A study tracking the performance of a Mohs surgery fellow in Mohs histopathology section interpretation and mapping found that it took nearly 1,500 Mohs cases which generated 1,350 pathology specimens that were reviewed and immediately graded before the error rate fell to an acceptable level.
In collaboration with his Mohs fellowship directors, Dr. Murphy analyzed errors made in interpretation of Mohs histopathology sections during the course of his fellowship.
The primary endpoint was the number of slides needed to reduce the rate of "critical errors" below 1 per 100 cases read.
The threshold of 1 critical error per 100 cases read was selected because it coincides with the published 98 percent to 99 percent cure rate of Mohs micrographic surgery for common tumors (basal cell and squamous cell carcinomas, BCC, SCC).
The analyses showed that the critical error rate did not fall below the targeted threshold level for more than six months, until Dr. Murphy had interpreted pathology slides from 1,491 Mohs surgery cases and was the initial reviewer for 1,347 slides.
"Its results demonstrate that Mohs surgery is not a technique that can be learned well after reading a low volume of cases in a short time of just weeks or even a few months," Dr. Murphy tells Dermatology Times.

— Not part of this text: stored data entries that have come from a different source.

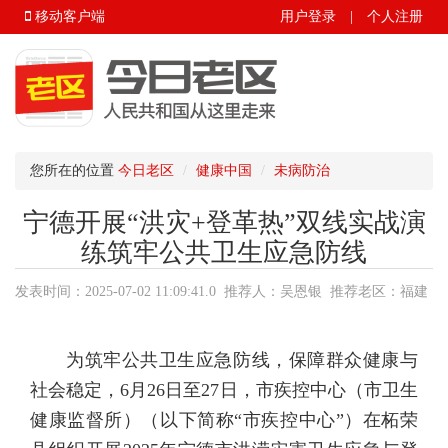
移动客户端
用户登录
|
个人注册
您所在的位置
今日老区
健康中国
未病防治
宁德开展“洪灾+登革热”双线实战演
练筑牢公共卫生应急防线
发表时间：2025-07-02 11:09:41.0 推荐人：吴恩银 推荐老区：福建
省.宁德市.柘荣县 来源：今日老区
为筑牢公共卫生应急防线，保障群众健康与
社会稳定，6月26日至27日，市疾控中心（市卫生
健康监督所）（以下简称“市疾控中心”）在柘荣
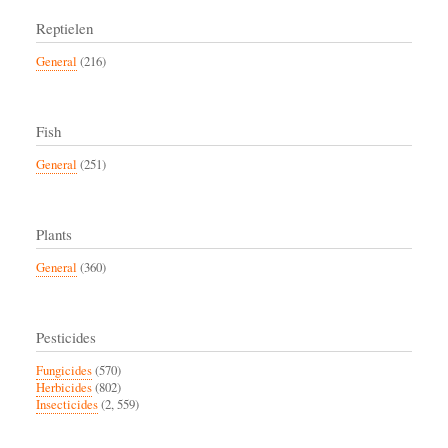
Reptielen
General
(216)
Fish
General
(251)
Plants
General
(360)
Pesticides
Fungicides
(570)
Herbicides
(802)
Insecticides
(2, 559)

"We believe the findings also legitimize the criteria established by the American College of Mohs Micrographic Surgery and the Accreditation Council for Graduate Medical Education-approved fellowships that require a minimum of 500 cases for appropriate training and minimization of potential errors."
Quantifying, qualifying errors
To track his competency, Dr. Murphy would initially read the Mohs histopathology sections independently and record his interpretation on the Mohs map in pencil.
Then, he reviewed the cases at a dual-headed microscope together with one of the Mohs program directors, who marked the map definitively in red ink. Critical errors, e.g., missed tumor or incorrect mapping, were assigned a score of "3."
Other types of errors were recorded as "significant" or "of minimal consequence."
A significant error was defined as an error in interpretation and mapping that could lead to unnecessary removal of additional tissue - e.g., the fellow believes there is residual tumor, but the program director determines the margins are clear - and it was assigned a score of 2 points.
An error of minimal consequence was defined as a situation in which there was a difference in the fellow's and director's judgment, but a clear-cut right or wrong answer could not be definitively determined.
"A classic example of such an error would be an equivocal case where neither I nor the program director could definitively determine between follicular basaloid proliferation and basal cell carcinoma," Dr. Murphy explains.
Errors of minimal consequence were assigned a score of "1," and concordant interpretations were assigned a score of "0."
During the second month of his fellowship, Dr. Murphy's critical error rate was 6.78 per 100 cases read. It dropped to 3.98 the next month, and continued to fall thereafter. During month six of his fellowship, Dr. Murphy had no critical errors. The critical error rate rose to 1.52 per 100 cases read the next month, but remained consistently below 1 during the remaining months of the study.
"Clearly, my interpretation skills got better as the number of slides I read increased.
"However, the opportunity to review my initial interpretations immediately with a proctor was really key to help me move along the learning curve. An active cognitive and immediately proctored style of learning seems optimal because it provides a method for learning from one's mistakes so that they can be reduced or eliminated in the future," Dr. Murphy says.
A similarly designed, multi-institutional study is now under way involving six fellowship programs.